Stored items
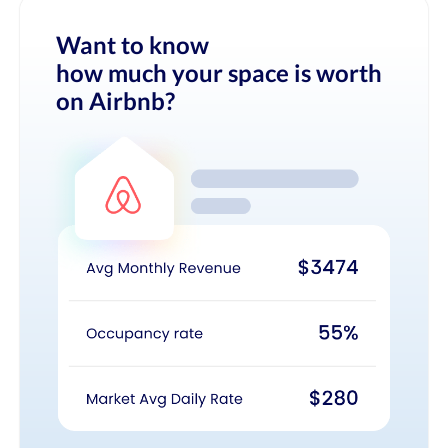
Want to know
how much your space is worth
on Airbnb?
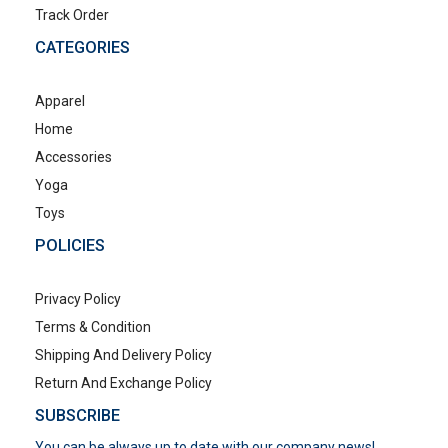
Track Order
CATEGORIES
Apparel
Home
Accessories
Yoga
Toys
POLICIES
Privacy Policy
Terms & Condition
Shipping And Delivery Policy
Return And Exchange Policy
SUBSCRIBE
You can be always up to date with our company news!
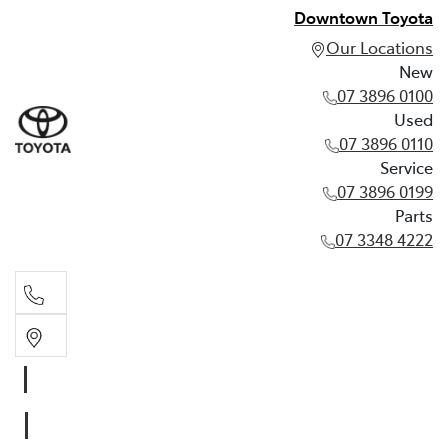
Downtown Toyota
Our Locations
New
07 3896 0100
Used
07 3896 0110
Service
07 3896 0199
Parts
07 3348 4222
New
07 3896 0100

* **Task item**
Express the data as a JSON list of strings with one string per line. Begin at the start of the data, stop after the line that contains "You can be always", and omit blank lines and the pictures.

* **Answer box**
[
  "Want to know",
  "how much your space is worth",
  "on Airbnb?",
  "Track Order",
  "CATEGORIES",
  "Apparel",
  "Home",
  "Accessories",
  "Yoga",
  "Toys",
  "POLICIES",
  "Privacy Policy",
  "Terms & Condition",
  "Shipping And Delivery Policy",
  "Return And Exchange Policy",
  "SUBSCRIBE",
  "You can be always up to date with our company news!"
]